Stored data
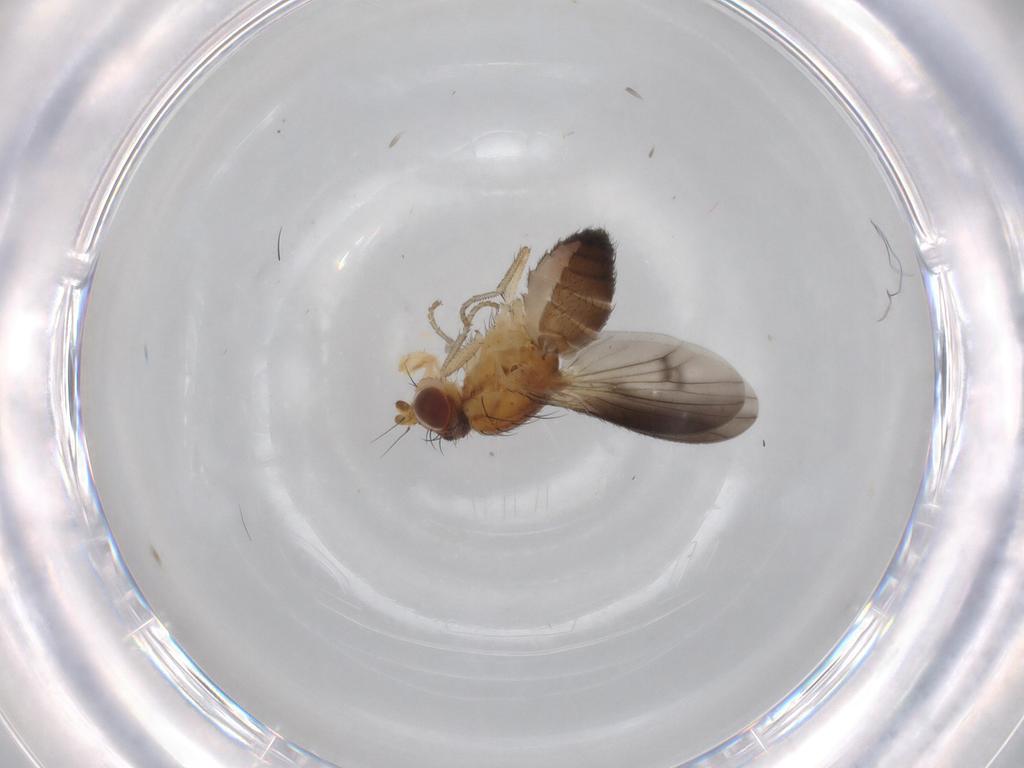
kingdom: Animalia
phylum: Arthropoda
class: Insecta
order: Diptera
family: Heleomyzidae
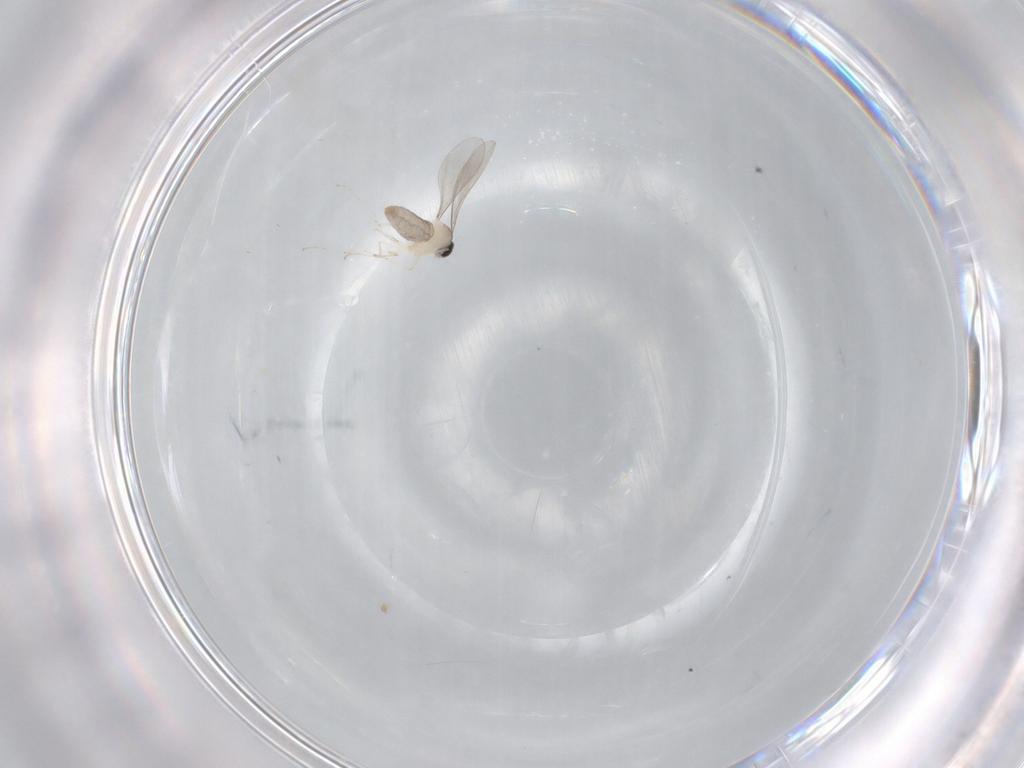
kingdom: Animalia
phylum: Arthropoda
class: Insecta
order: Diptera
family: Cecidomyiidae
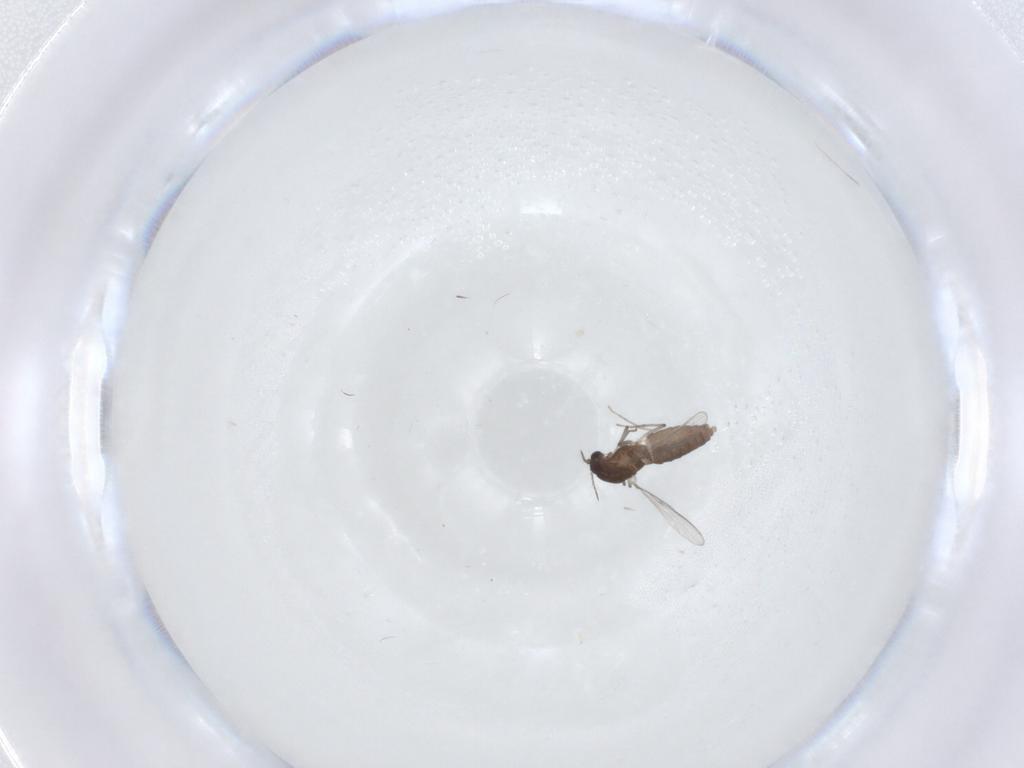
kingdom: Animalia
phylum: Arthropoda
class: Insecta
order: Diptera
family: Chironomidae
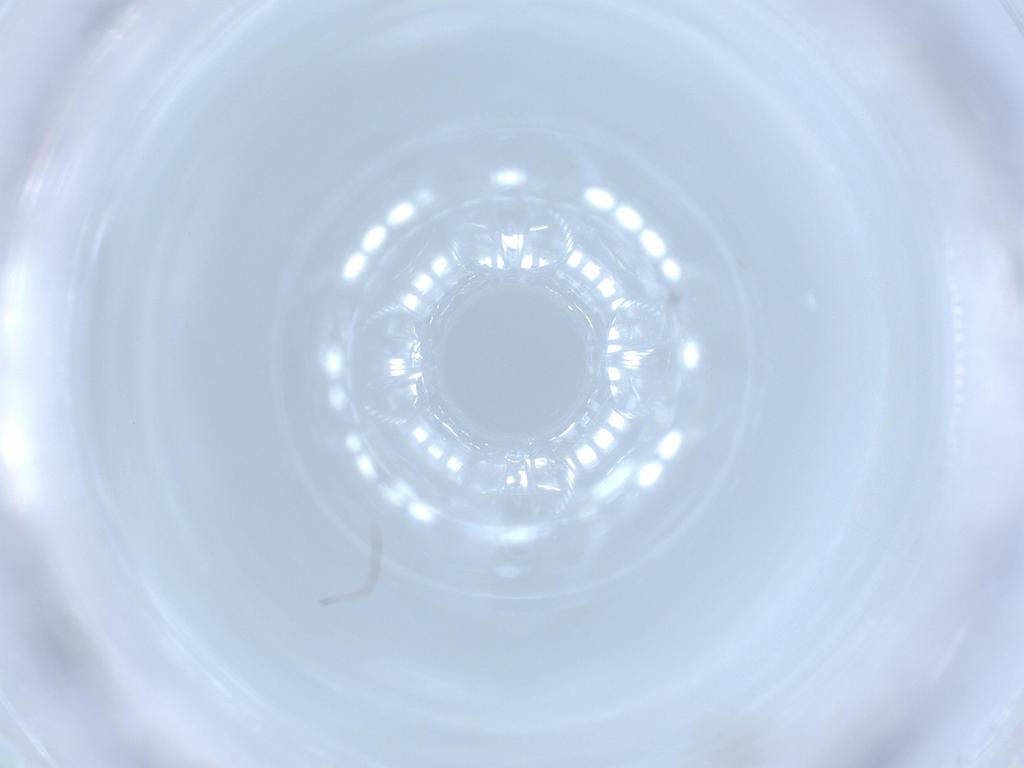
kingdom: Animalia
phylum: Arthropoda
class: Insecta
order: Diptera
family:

■ **EXERCISE AIM**:
Please rewrite the part of the data that opens with the line containing "family: Heleomyzidae" and runs through the end of the data, renaming "phylum" to "division" and keeping everything else the same. Leave the pictures out of your answer.

■ **RESPONSE**:
family: Heleomyzidae
kingdom: Animalia
division: Arthropoda
class: Insecta
order: Diptera
family: Cecidomyiidae
kingdom: Animalia
division: Arthropoda
class: Insecta
order: Diptera
family: Chironomidae
kingdom: Animalia
division: Arthropoda
class: Insecta
order: Diptera
family:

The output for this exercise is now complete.